Starke Kinder durch Selbstschutz
Selbstbewusstsein stärken, Gefahr erkennen: zu Besuch bei einem Selbstverteidigungs-Workshop in der VS Friesach.
Zuerst ein Fußstoß gegen das Schlagpolster, das der Trainer hält, danach eine Rolle vorwärts – die Schülerinnen und Schüler der 3 B-Klasse der Volksschule (VS) Friesach machen auf der Matte eine gute Figur. Einer nach dem anderen führt die Übung vor dem geschulten Auge von Trainer Wolfgang Taferner durch. Heute ist die vierte und letzte Einheit des Selbstverteidigungsund Selbstbehauptungs-Workshops des Vereins „Ich wehre mich“. Die Kinder haben schnell gelernt, sind sich Klassenlehrerin Andrea Wachernig und Taferner einig.
Wenig später steht ein Parcours auf dem Programm. Die Kinder befreien sich aus einer Unterarmwürge, laufen weg, treten mehrmals gegen die Wand und schreien laut „Geh weg“. Abgeschlossen wird der Parcours mit einer Rolle und der Schutzstellung; die Hände zu Fäusten geballt. Die Mädchen und Buben feuern sich gegenseitig an. „Alex, Alex“ertönt es jetzt. Oleksandr ist einer von fünf ukrainischen Kindern, die die Volksschule besuchen. Der Verein ermöglicht es ihnen, kostenlos an dem Kurs teilzunehmen. „Super gemacht“, sagt Taferner, nachdem das letzte Kind den Parcours absolviert hat: „Ich bin stolz auf euch!“Zum Abschluss bekommt jeder eine Urkunde überreicht. Die Augen der Kinder strahlen.
„Die Kinder sollen ein Gespür
dafür bekommen, eine Gefahr schnell zu erkennen. Sie lernen auch, dass sie als Kinder nicht komplett wehrlos sind“, sagt Wachernig. „Laut einer Statistik werden rund 80 Prozent der Angriffe bei geringem Widerstand abgebrochen“, sagt Taferner, der von Beruf Polizist ist und dort auch als Einsatztrainer tätig ist.
Dem 48-Jährigen ist bei den Trainingseinheiten eines ganz wichtig: dass die Kinder Spaß haben, spielerisch lernen und dass niemand ausgelacht wird.
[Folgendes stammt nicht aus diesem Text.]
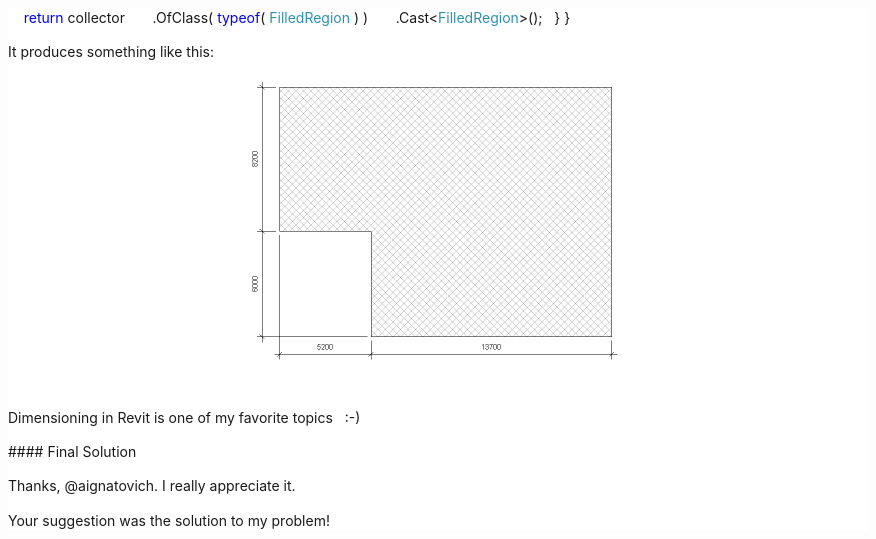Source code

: &nbsp;&nbsp;&nbsp;&nbsp;<span style="color:blue;">return</span>&nbsp;collector
&nbsp;&nbsp;&nbsp;&nbsp;&nbsp;&nbsp;.OfClass(&nbsp;<span style="color:blue;">typeof</span>(&nbsp;<span style="color:#2b91af;">FilledRegion</span>&nbsp;)&nbsp;)
&nbsp;&nbsp;&nbsp;&nbsp;&nbsp;&nbsp;.Cast&lt;<span style="color:#2b91af;">FilledRegion</span>&gt;();
&nbsp;&nbsp;}
}
</pre>

It produces something like this:

<center>
<img src="img/filled_region_dimensioned_by_ai.png" alt="Filled regions dimensioned by Alexander's code" width="422">
</center>

Dimensioning in Revit is one of my favorite topics &nbsp; :-)


####<a name="4"></a> Final Solution

Thanks, @aignatovich. I really appreciate it.

Your suggestion was the solution to my problem!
Die Kinder beschäftigen sich sogar außerhalb des Kurses mit dem Thema: „Sie üben die Griffe in der Pause im Freien“, sagt Wachernig.
Taferner, der vom Ju-Jutsu kommt, hat seinen Verein im Jahr 2010 gegründet und bietet kärntenweit Kurse an, auch für Frauen. Der Friesacher nimmt wahr, dass der Selbstverteidigung größere Priorität zukommt. Stärkung des Selbstvertrauens und des Selbstbewusstseins sowie Bewegung sind für Eltern neben dem Selbstschutz Beweggründe. Bei den Kursen für Frauen sind immer wieder Frauen dabei, die selbst Partnergewalt erlebt haben. „Es ist schon passiert, wenn Kurse länger dauern, dass sich mir Frauen anvertraut haben und es zu einer Anzeige gekommen ist“, sagt Taferner. Bei den Kursen wird auch der rechtlichen Komponente Augenmerk geschenkt: Was darf ich, was darf ich nicht? Neben den kleinen Erfolgen gebe es aber auch Rückschläge. Etwa, wenn der Partner nicht will, dass seine Frau den Kurs weiter besucht.
Für die Friesacher Volksschüler ist dieser Workshop beendet. Sie freuen sich aber schon auf die Fortsetzung im nächsten Schuljahr.